**Assigned task**:
Scan the records and identify every line in which the string "java" occurs, then return those lines.

Plain-text document sources:
*** Begin section ***

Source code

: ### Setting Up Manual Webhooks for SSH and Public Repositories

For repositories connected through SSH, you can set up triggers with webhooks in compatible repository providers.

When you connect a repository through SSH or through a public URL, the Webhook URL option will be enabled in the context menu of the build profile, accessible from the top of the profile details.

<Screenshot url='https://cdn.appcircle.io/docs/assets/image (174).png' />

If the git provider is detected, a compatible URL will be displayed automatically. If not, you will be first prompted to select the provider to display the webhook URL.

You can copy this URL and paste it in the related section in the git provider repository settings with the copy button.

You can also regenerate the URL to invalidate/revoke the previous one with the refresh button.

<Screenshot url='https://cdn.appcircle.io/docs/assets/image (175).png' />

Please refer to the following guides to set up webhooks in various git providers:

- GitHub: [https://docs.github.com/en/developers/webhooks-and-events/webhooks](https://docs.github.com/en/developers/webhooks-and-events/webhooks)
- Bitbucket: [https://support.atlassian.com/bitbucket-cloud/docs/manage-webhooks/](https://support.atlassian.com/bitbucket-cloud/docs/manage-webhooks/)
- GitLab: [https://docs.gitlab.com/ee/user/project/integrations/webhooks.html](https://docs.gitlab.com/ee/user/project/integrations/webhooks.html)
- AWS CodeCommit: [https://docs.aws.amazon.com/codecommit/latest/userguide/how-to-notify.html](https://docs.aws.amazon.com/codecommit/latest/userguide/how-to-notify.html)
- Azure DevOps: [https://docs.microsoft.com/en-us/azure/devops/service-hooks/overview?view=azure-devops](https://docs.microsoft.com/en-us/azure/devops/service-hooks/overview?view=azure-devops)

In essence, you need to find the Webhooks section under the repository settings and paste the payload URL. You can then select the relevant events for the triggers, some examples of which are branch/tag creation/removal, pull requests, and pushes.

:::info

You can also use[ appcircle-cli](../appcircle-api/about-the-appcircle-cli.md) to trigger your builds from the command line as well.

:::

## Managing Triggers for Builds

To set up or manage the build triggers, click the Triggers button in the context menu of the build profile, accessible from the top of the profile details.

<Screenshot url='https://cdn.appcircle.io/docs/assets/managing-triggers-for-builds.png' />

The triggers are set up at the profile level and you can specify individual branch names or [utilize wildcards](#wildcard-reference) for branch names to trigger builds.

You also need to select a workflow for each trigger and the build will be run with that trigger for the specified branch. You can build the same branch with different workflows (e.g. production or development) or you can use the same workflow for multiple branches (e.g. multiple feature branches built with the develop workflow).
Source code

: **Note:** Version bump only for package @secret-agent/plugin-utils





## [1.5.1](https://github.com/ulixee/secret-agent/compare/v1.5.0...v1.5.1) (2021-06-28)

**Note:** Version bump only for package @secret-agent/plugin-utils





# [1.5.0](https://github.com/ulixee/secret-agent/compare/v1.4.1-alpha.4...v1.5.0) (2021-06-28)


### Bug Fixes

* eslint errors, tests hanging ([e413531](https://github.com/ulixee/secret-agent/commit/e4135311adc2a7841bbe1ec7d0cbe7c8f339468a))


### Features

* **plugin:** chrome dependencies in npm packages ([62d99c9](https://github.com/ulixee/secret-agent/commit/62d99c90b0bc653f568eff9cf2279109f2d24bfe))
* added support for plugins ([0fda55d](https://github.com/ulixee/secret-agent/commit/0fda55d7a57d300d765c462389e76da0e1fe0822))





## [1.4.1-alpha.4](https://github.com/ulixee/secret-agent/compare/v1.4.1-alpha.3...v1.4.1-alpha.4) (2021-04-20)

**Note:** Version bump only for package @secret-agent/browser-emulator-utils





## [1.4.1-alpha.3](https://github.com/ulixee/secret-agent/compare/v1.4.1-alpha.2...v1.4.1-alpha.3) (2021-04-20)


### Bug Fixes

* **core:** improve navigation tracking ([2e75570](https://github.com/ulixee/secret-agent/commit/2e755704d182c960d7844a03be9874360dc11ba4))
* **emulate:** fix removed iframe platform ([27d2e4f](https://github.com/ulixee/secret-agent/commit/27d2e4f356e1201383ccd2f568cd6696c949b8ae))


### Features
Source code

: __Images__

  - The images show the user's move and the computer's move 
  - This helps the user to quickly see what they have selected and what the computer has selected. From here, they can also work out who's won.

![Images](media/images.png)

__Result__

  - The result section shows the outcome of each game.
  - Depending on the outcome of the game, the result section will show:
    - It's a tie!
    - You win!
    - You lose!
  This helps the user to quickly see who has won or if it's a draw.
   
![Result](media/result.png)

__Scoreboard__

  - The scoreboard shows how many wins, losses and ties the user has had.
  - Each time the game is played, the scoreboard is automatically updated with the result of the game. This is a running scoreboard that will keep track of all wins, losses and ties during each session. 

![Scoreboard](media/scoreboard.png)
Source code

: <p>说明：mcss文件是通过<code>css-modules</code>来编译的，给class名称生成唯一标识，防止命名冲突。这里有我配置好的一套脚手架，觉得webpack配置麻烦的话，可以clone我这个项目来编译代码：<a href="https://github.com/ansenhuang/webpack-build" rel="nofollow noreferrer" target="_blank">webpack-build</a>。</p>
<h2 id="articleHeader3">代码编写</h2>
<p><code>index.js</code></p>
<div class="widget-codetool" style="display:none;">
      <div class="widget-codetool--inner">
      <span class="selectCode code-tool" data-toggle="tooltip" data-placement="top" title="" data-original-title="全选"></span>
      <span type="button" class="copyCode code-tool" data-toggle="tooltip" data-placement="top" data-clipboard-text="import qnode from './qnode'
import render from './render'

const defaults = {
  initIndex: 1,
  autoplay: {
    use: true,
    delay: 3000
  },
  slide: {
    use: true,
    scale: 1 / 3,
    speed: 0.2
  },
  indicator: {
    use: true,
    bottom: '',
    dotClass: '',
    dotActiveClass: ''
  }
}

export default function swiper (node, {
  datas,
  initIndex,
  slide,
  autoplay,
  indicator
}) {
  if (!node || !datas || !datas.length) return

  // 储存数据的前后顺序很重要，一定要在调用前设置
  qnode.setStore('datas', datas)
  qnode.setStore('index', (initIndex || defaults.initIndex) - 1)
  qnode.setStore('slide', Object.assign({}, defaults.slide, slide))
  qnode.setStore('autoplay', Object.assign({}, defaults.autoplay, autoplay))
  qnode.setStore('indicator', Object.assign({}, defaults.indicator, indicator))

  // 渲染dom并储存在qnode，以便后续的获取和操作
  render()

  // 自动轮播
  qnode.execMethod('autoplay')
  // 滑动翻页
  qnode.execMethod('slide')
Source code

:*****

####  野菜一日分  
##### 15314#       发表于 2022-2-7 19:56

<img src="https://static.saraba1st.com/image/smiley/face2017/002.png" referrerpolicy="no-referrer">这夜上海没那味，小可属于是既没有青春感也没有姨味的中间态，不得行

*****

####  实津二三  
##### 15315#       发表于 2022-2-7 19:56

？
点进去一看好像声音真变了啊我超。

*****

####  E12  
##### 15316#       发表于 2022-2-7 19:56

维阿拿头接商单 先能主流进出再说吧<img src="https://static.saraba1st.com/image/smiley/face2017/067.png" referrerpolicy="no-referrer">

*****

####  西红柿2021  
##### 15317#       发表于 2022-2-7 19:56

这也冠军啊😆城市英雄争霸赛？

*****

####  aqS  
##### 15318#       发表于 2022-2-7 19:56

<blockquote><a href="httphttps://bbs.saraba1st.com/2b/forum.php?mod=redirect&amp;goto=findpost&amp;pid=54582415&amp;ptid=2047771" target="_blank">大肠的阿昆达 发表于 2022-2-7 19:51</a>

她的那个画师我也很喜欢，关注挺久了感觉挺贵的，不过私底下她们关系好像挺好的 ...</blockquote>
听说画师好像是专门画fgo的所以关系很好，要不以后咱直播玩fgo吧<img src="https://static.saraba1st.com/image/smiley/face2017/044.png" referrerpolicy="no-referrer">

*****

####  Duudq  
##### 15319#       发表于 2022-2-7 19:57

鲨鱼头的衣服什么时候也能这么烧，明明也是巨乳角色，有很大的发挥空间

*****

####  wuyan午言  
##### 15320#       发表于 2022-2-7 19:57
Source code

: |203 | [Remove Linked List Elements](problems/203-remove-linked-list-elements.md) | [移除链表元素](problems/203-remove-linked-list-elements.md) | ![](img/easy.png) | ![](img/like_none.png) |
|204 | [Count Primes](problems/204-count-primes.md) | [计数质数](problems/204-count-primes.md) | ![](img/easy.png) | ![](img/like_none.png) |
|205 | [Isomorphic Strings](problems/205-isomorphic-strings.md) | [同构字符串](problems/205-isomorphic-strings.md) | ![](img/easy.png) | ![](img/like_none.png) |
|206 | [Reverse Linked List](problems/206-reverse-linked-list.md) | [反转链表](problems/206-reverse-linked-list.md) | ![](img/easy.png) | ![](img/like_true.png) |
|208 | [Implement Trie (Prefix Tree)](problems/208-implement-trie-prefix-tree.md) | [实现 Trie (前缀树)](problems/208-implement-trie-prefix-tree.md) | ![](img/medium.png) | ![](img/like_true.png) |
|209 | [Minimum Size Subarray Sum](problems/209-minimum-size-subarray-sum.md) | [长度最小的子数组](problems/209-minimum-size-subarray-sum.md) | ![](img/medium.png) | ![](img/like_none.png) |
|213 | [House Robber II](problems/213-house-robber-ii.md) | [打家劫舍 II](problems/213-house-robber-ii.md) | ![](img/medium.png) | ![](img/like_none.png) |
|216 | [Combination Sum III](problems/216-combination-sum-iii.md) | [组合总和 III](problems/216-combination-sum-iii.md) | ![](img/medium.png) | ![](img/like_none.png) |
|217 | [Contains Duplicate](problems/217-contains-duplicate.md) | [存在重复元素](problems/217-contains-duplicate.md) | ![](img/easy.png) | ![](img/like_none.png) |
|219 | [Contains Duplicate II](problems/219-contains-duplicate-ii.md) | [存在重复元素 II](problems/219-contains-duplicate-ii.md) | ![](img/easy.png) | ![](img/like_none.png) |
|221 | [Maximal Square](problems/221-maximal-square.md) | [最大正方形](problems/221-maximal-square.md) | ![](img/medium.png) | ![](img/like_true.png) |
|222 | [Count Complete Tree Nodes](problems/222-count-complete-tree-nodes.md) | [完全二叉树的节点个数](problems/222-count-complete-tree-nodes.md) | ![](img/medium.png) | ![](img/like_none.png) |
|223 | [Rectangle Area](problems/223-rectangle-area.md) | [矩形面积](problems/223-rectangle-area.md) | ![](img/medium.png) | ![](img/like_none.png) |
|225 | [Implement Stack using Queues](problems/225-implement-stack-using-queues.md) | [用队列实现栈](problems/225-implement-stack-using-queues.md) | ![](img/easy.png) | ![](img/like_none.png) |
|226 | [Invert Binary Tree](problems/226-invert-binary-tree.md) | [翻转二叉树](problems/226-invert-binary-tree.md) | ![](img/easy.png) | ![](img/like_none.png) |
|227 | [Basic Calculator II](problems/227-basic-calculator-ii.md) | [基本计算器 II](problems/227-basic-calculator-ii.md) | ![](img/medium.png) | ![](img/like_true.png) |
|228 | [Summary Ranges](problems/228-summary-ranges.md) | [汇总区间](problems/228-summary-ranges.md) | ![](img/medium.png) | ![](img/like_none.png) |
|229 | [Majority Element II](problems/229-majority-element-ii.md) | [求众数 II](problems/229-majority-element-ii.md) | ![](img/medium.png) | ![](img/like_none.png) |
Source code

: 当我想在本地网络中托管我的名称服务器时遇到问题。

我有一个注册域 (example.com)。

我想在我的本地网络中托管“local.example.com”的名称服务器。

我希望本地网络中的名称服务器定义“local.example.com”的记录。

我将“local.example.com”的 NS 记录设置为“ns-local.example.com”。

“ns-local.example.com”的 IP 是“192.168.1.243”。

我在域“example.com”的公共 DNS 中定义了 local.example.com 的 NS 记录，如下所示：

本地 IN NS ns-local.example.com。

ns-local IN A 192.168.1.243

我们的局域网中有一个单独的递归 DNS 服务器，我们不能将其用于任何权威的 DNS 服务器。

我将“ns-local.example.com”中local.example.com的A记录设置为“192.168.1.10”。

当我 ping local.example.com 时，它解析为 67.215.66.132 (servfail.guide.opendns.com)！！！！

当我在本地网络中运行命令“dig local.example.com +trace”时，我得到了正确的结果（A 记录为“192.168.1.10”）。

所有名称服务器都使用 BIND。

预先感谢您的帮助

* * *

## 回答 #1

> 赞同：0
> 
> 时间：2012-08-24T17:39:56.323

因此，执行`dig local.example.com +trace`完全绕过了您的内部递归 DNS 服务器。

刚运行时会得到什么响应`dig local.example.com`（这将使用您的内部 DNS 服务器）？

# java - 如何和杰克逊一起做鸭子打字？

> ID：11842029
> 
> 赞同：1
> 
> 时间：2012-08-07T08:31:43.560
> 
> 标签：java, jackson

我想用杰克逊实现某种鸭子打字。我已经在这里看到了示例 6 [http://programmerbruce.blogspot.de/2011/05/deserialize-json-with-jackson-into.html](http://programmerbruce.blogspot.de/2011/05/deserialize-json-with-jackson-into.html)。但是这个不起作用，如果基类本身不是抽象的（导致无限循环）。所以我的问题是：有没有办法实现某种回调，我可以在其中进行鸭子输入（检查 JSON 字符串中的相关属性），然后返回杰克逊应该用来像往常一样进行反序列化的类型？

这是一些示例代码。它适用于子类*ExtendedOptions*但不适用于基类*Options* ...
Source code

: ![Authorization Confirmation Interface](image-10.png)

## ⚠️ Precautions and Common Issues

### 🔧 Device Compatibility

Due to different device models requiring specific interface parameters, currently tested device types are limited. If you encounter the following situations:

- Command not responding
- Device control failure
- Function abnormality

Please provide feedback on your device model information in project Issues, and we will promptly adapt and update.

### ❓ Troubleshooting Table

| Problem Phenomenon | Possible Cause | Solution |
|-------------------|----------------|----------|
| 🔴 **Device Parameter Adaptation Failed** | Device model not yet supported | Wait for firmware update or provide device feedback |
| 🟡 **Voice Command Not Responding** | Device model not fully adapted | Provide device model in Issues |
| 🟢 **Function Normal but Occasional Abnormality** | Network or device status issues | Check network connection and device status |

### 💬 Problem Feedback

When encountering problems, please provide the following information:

*** End section ***

**Completed exercise**:
# java - 如何和杰克逊一起做鸭子打字？
> 标签：java, jackson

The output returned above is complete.